- [Job] Starting at the top of the entries, restate word for word each line up to and including the one with "Article - Published: 2019-03-31".
(Given data)
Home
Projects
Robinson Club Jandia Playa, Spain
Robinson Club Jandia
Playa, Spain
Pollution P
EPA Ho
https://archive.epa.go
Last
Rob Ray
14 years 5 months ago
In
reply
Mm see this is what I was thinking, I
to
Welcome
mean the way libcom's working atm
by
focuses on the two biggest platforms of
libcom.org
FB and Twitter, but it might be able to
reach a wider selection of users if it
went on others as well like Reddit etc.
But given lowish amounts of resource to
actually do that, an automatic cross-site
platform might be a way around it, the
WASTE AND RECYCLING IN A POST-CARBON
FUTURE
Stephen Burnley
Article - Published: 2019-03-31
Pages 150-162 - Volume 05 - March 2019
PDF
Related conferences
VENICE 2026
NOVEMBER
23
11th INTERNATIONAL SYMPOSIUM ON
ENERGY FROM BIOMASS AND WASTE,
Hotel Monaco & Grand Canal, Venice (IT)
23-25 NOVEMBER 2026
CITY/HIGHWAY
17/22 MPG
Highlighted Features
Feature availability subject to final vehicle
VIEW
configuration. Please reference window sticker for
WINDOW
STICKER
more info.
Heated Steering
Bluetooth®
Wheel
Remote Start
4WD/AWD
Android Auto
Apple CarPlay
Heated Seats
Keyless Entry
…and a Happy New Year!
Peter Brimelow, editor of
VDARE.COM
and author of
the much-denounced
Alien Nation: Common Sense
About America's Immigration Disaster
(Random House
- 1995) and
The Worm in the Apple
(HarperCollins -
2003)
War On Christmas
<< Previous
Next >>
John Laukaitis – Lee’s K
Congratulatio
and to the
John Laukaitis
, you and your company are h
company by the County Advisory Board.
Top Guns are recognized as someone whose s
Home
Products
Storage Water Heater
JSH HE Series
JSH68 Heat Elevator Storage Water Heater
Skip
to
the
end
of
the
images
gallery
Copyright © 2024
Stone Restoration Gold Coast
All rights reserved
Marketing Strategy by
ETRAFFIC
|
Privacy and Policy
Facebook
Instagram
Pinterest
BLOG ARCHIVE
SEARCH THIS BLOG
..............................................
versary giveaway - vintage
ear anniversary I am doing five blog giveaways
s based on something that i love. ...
(End Given data)
- [Exercise result]
Home
Projects
Robinson Club Jandia Playa, Spain
Robinson Club Jandia
Playa, Spain
Pollution P
EPA Ho
https://archive.epa.go
Last
Rob Ray
14 years 5 months ago
In
reply
Mm see this is what I was thinking, I
to
Welcome
mean the way libcom's working atm
by
focuses on the two biggest platforms of
libcom.org
FB and Twitter, but it might be able to
reach a wider selection of users if it
went on others as well like Reddit etc.
But given lowish amounts of resource to
actually do that, an automatic cross-site
platform might be a way around it, the
WASTE AND RECYCLING IN A POST-CARBON
FUTURE
Stephen Burnley
Article - Published: 2019-03-31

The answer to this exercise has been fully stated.